Excerpt to read →
Managing that debt as effectively as possible is key to creating a sound financial foundation for you going forward. Follow these steps to be debt-free faster:
1. Figure out how much you owe. While lenders will likely be in touch with you, it’s your responsibility to make sure you know what you owe to whom, and to make sure they know how to find you if you’ve moved. You can locate all your Federal Loan information by logging in to this Department of Education site. There’s no comparable clearinghouse for private loans, but pulling your credit report (for free at annualcreditreport.com) will give you a list.
2. Mark your calendar. Most (but not all) lenders give students a six-month grace period after graduation before payments must begin. Interest may start accruing during that period, however, so if you can start payments earlier it’s a wise idea to do so.
3. Weigh your repayment options. Federal loans offer a variety of repayment options that allow borrowers to tie the amount of their monthly payments to their income. While these programs can help you manage your budget, you’ll ultimately end up paying more in interest over the life of your loan. One exception: Those who work in the public sector for 10 years without missing a payment may be able to have the balance forgiven.
4. Understand deferment and forbearance. If you are legitimately unable to make your loan payments, you may be able to temporarily receive a deferment or forbearance, which allows you to postpone payments without defaulting. Under some circumstances with federal loans, the government will cover your interest, but in most cases interest will continue to accrue.

Data under study →
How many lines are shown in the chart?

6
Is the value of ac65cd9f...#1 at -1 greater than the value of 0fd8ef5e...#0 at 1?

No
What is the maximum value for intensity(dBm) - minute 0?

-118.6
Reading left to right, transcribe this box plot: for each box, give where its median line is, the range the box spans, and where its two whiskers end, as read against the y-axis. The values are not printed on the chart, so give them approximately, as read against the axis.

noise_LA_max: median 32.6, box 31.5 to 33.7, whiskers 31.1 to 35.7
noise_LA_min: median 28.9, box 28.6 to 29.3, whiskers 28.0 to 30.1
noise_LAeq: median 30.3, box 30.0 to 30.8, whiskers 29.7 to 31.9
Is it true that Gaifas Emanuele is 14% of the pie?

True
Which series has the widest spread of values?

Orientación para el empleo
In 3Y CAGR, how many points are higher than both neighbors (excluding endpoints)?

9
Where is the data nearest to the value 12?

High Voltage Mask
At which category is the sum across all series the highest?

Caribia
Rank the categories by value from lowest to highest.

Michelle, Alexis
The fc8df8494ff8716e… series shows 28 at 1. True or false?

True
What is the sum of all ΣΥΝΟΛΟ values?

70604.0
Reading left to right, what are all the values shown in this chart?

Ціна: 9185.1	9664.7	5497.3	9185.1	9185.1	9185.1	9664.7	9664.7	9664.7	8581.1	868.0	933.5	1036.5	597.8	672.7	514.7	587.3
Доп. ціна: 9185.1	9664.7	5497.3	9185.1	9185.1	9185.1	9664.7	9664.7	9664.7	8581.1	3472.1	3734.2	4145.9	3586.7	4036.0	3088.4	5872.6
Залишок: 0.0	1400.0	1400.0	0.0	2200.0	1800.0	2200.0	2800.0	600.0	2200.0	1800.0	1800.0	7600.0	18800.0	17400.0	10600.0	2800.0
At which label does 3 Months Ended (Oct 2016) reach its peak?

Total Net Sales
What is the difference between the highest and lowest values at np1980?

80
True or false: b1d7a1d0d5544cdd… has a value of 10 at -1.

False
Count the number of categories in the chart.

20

Instructions to follow →
In the student loan passage, translate this sentence into Spanish: "Most (but not all) lenders give students a six-month grace period after graduation before payments must begin." The records have no role in this exercise.

Solved exercise →
La mayoría de los prestamistas (pero no todos) conceden a los estudiantes un período de gracia de seis meses tras la graduación antes de que deban comenzar los pagos.